お嬢と執事の変わらぬ毎日 後編


「いやあ、お月見日和ですね」
 縁側で空を見上げのんびりとうなずく重隆に、桜は「そうね」とうなずき返した。
「たしかに良い月夜ね」
 天空で静かに、けれどたしかな存在感を放つのは欠けることのない美しい月だった。雲もほとんどなく十五夜にはぴったりのコンディションといえよう。桜が学校に行っている間に用意したのか、ススキも飾られていた。
「お嬢様、十五夜団子も用意してございます」
 すっと、どこからともなく取り出されたのは白くて丸いお月見団子。ピラミッド型につまれた神々しいその姿は、まさに月見にふさわしい一品だ。
「またどこから取り出したのかわからないものを……」
 つい先ほどまで団子なんて影も形もなかったというのにこれだ。まことこの男は得体が知れないと言うか、非常識だと言わざるを得ない。

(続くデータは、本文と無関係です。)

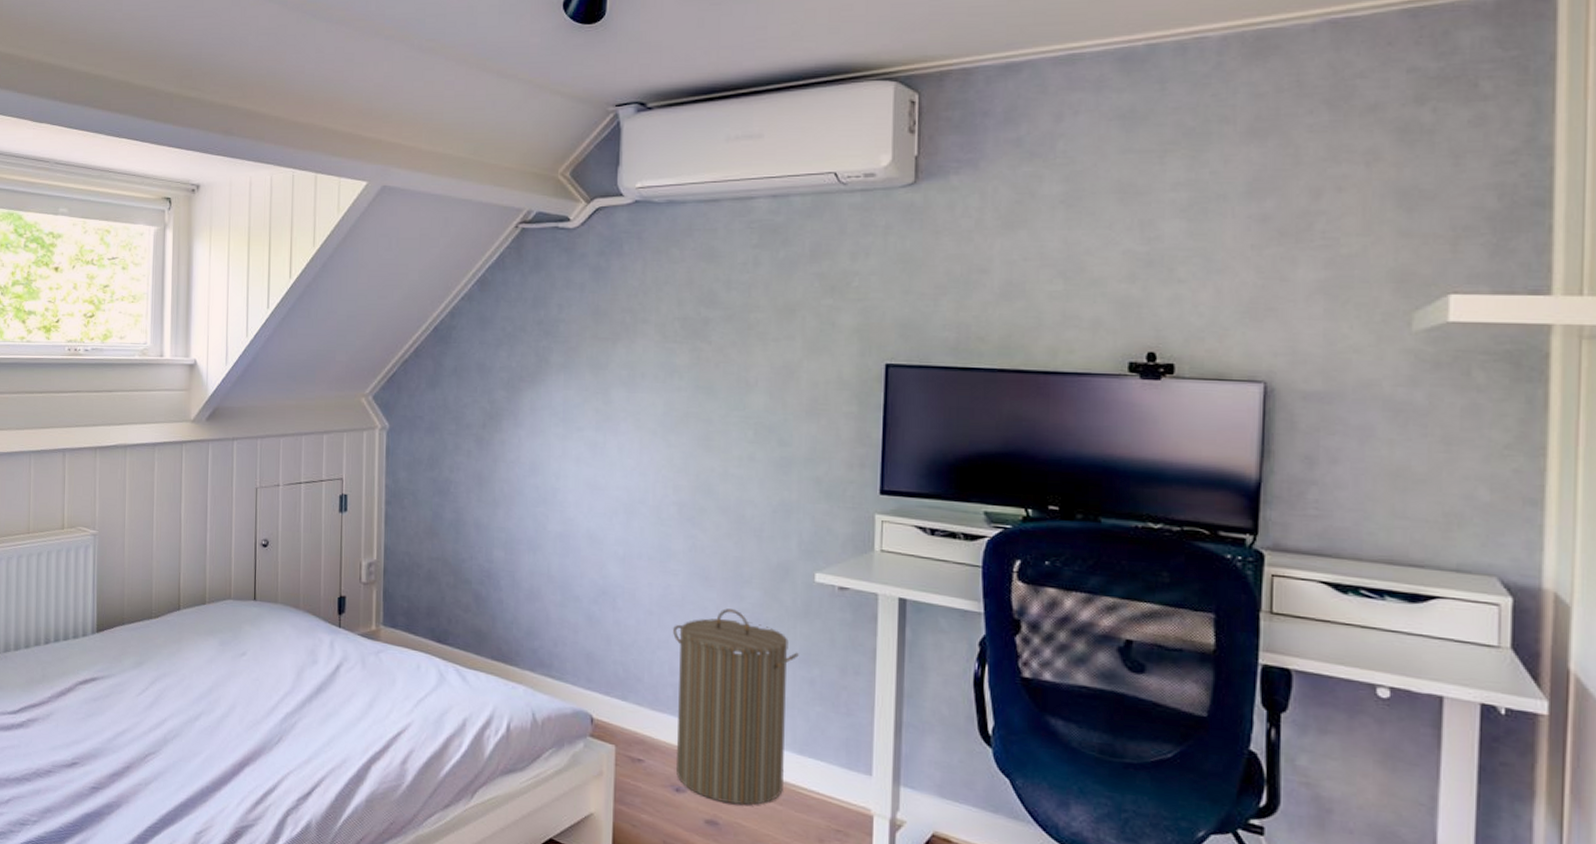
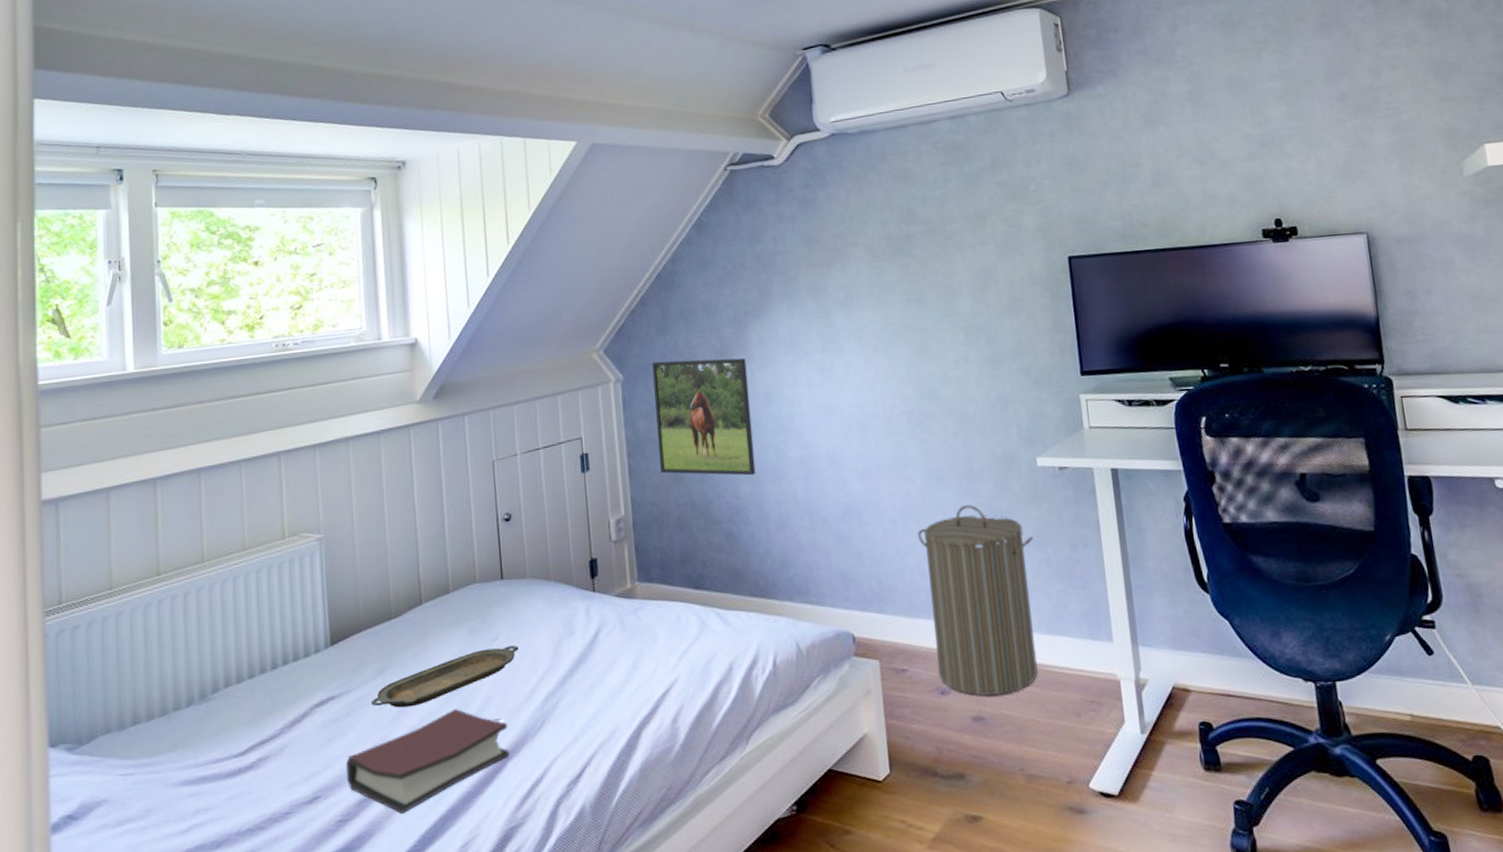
hardback book: none [102,709,248,793] -> present [346,708,510,813]
serving tray: none [127,661,264,701] -> present [370,646,519,708]
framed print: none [416,415,515,542] -> present [652,357,756,476]

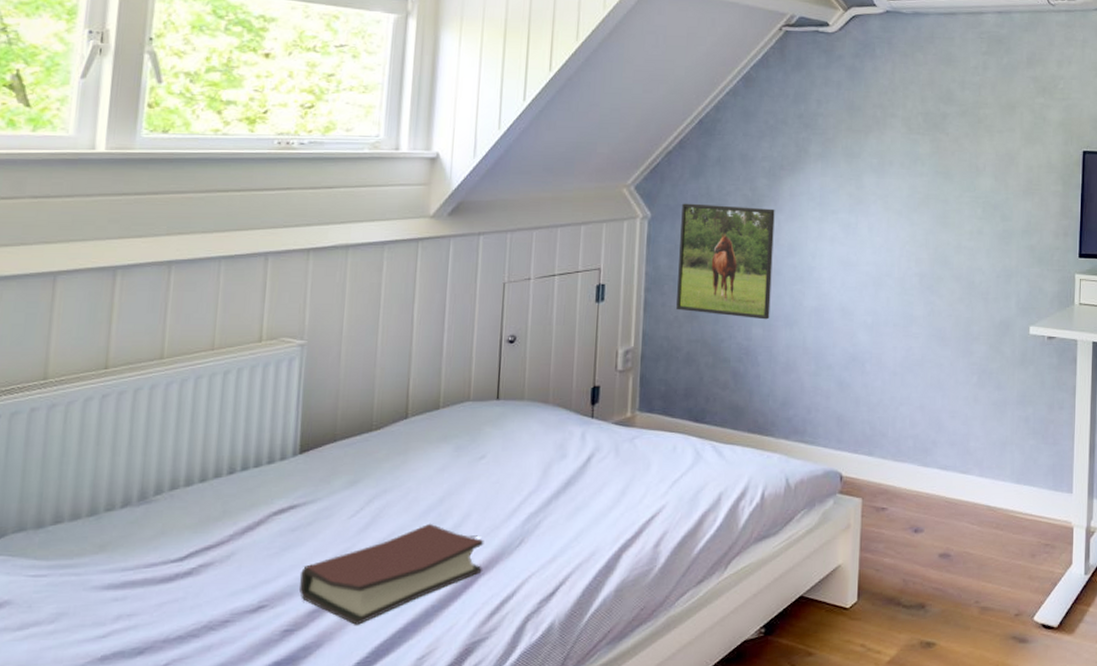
serving tray: present [370,646,519,708] -> none [336,465,506,520]
laundry hamper: present [918,505,1038,696] -> none [914,364,1017,535]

 それでもその非常識になれている自分がいるのも事実だ……認めたくないことだが。
 おとなしく団子を一つつまみ口に入れる。適度なやわさと弾力持つそれは、口の中でその甘さを広げてゆく。
「むぅ……味が良いのがまた腹立つわね」
「はっはっは。この重隆、抜かりはありません」
 悔しいが、彼の料理の腕は本物だ。色々気分次第で変な試みもするが、基本的に彼の作る料理は芸術といってもいいほどのすばらしさを誇る。
「あぅ、食べ過ぎちゃいそう」
 団子をほおばりながらの台詞に、心なしか重隆も嬉しそうに笑う。
「まだまだありますから、遠慮せずにどうぞ」
「いや、そういうわけにも……いかなくて」
「何を遠慮してらっしゃるんですか」
「あー、えっと……」
 思わず目線をそらすと、桜のすぐそばに執事が移動する。指先にピンボールのようにはさまっているのは彼特製の月見団子。問答無用の笑顔で彼は先をうながした。

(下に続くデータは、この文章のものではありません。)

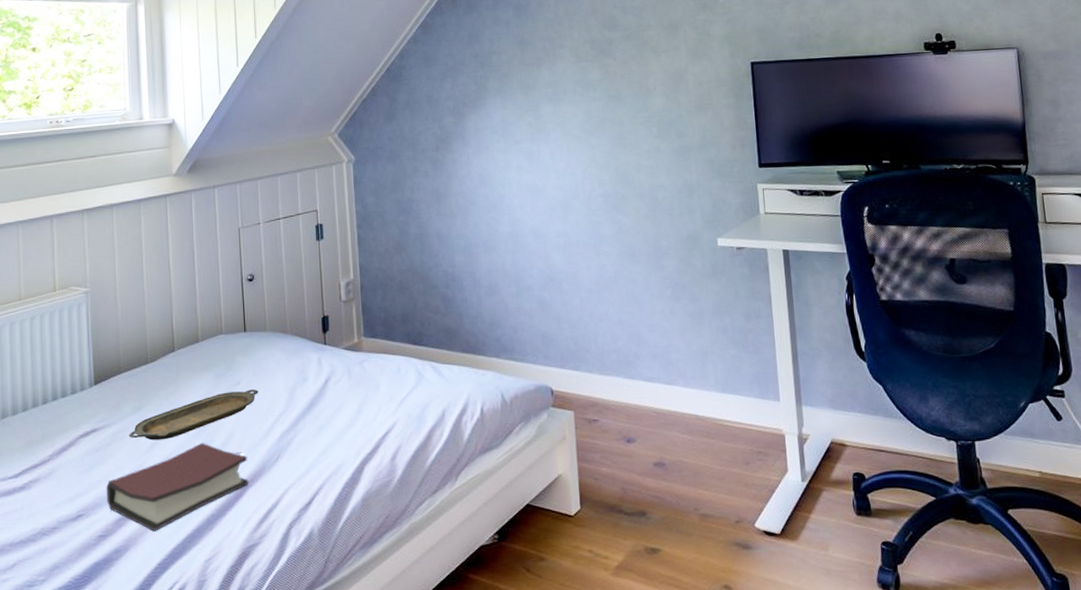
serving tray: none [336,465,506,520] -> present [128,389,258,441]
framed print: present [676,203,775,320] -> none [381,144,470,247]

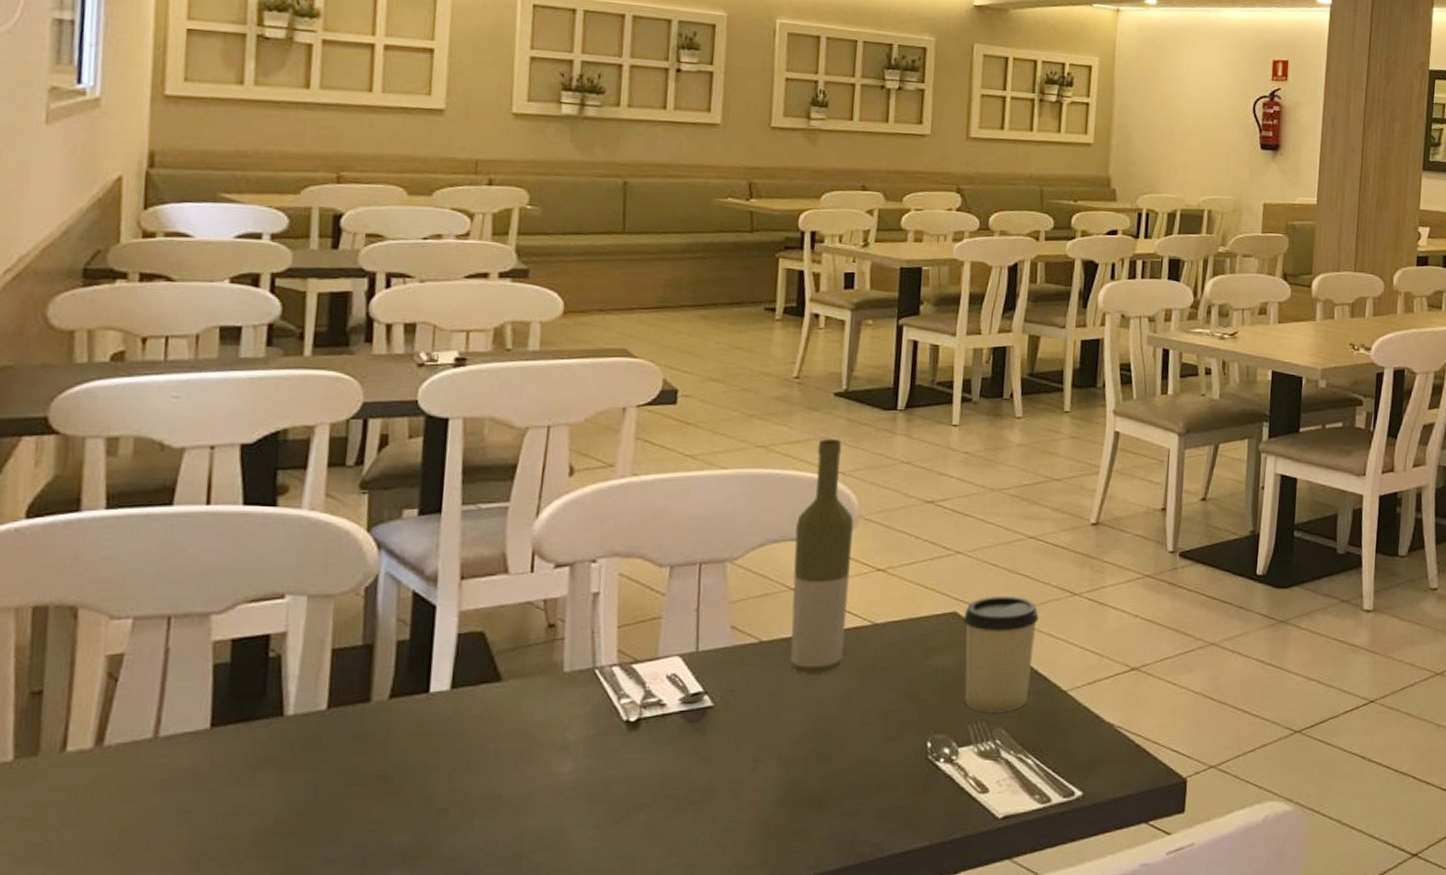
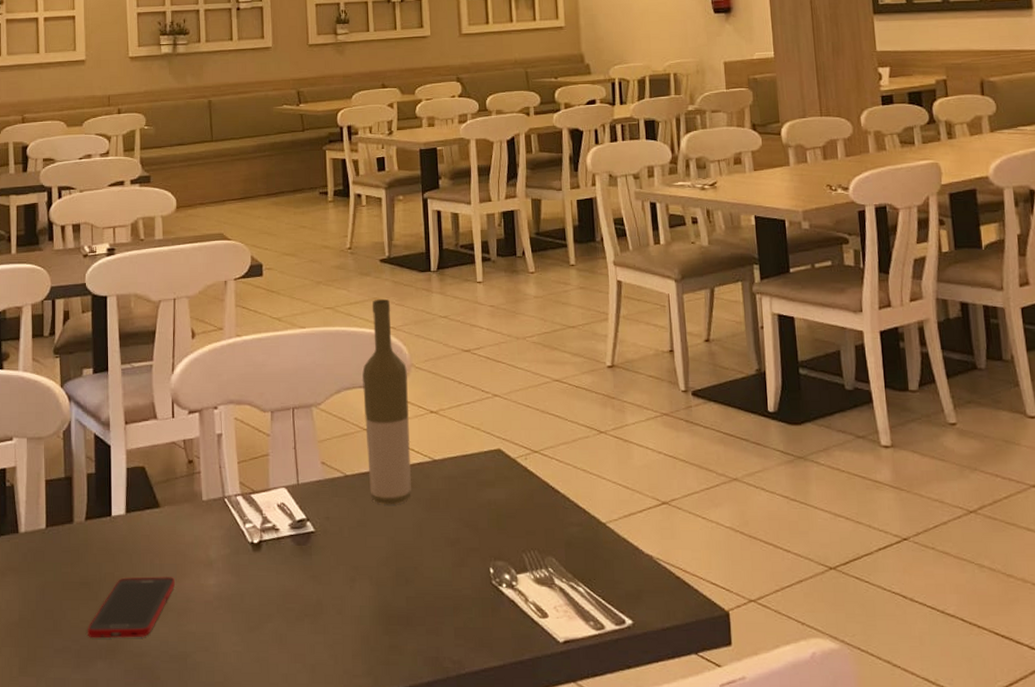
cell phone: none [379,764,514,843] -> present [88,576,175,639]
cup: present [963,595,1039,713] -> none [507,434,572,542]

「……そんなに言いたくないのでしたら、この月見団子でその口をおふさぎすることも出来ますが」
 そんなことされたら死ぬわいっ! と思いながらも、重隆ならやりかねないのが怖いところだった。答えないと喜々として実行するような気がする……というか、確実にする。
 しぶしぶと、理由を唇にのせた。かなり小さな声ではあったが。
「……増えたの」
「は?」
 聞こえなかったらしく、重隆が首をかしげる。
「だーかーらーっ、増えたのよ!」
「増えた、とおっしゃいますと……?」
「その……ほら、おにく、が」
 言葉尻が少し小さくなってしまったのは勘弁してもらいたい。乙女がわざわざこんなことを口にしたのだから。
 だが、何のことやらよくわからなかったのか、目を丸くしてきょとんとしている執事に桜はやけとばかりに叫んだ。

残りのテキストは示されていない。